I have spent a significant amount of my life coaching sport, so I concur with sports and the National Society for the Prevention of Cruelty to Children that in sport, especially but not exclusively, the elite pathway is a vulnerable area. In my view, the Ministry of Justice should have acted straightaway to close the loophole in the 2003 Act. When I was dealing with the issue as sports Minister, it was claimed that if the legislation was extended to sports coaches, it would also need to be extended to music teachers, private tutors, and faith and driving instructors. My response, as the daughter of a social worker who has spent her working life dealing with child sexual abuse, is, “Yes, it absolutely should be.” I fail to understand why it should not. Concern about the scope of the prescribed list is a poor reason to avoid taking a policy position and changing the positions of trust provisions. Anyone in a position to influence another person’s journey through life, meaning that a power balance rests with them, should not be able to abuse that position via a sexual relationship. Someone’s place in the team or time on the pitch, or the competitions in which they are entered, should not be vulnerable to another person’s physical or emotional demands.

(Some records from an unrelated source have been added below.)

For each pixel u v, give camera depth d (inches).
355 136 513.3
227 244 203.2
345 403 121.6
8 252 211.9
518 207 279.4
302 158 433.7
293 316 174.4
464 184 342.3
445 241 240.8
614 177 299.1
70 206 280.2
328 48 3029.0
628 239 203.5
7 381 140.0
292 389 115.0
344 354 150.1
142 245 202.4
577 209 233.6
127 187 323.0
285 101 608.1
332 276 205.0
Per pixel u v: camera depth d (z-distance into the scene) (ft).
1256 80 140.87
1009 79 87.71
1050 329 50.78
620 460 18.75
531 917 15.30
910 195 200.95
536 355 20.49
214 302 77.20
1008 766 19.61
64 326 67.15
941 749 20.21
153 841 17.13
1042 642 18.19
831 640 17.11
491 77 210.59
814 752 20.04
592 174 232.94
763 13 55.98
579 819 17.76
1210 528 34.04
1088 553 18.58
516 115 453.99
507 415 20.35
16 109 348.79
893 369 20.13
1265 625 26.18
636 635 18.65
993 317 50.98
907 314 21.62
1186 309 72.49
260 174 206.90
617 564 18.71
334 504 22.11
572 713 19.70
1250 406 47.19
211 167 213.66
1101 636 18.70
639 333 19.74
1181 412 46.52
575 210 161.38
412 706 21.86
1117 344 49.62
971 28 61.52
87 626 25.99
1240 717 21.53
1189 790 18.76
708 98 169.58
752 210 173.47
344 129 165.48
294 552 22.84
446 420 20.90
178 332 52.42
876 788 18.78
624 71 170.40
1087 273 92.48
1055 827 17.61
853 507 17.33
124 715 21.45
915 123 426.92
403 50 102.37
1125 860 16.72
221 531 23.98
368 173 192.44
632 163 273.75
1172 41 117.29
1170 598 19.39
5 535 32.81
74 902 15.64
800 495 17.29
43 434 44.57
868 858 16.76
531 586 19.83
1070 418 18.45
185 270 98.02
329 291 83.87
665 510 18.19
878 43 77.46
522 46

The legislation can be easily amended, either by adding to the list or removing it altogether. The MOJ, at the time, asked for evidence of why change was required, and although evidence was provided, nothing has happened. A freedom of information request found that between 2014 and 2018 there were 653 cases in which adults who could be regarded as being in a position of trust had had a sexual relationship with a 16 or 17-year-old. Of the 495 cases in which the adult’s role was recorded, the majority were in sport, and the data showed that such incidents had increased. Sport is doing what it can to prevent dangerous people from working with children and young adults. It has enhanced its safeguarding procedures, as part of the implementation of the sports governance code, which I oversaw as Minister, and many use enhanced Disclosure and Barring Service checks. However, while the loophole exists, in the eyes of the law it is deemed okay for someone to have sex with someone over the age of 16 who is in their trust while in sport. Therefore, coercive and abuse behaviour will continue, legally, and the lives of many more youngsters will be ruined. There is no time for dither or delay. The legislative loophole needs a legislative solution. So although I do not need to, as it goes without saying, I commend my Bill to the House.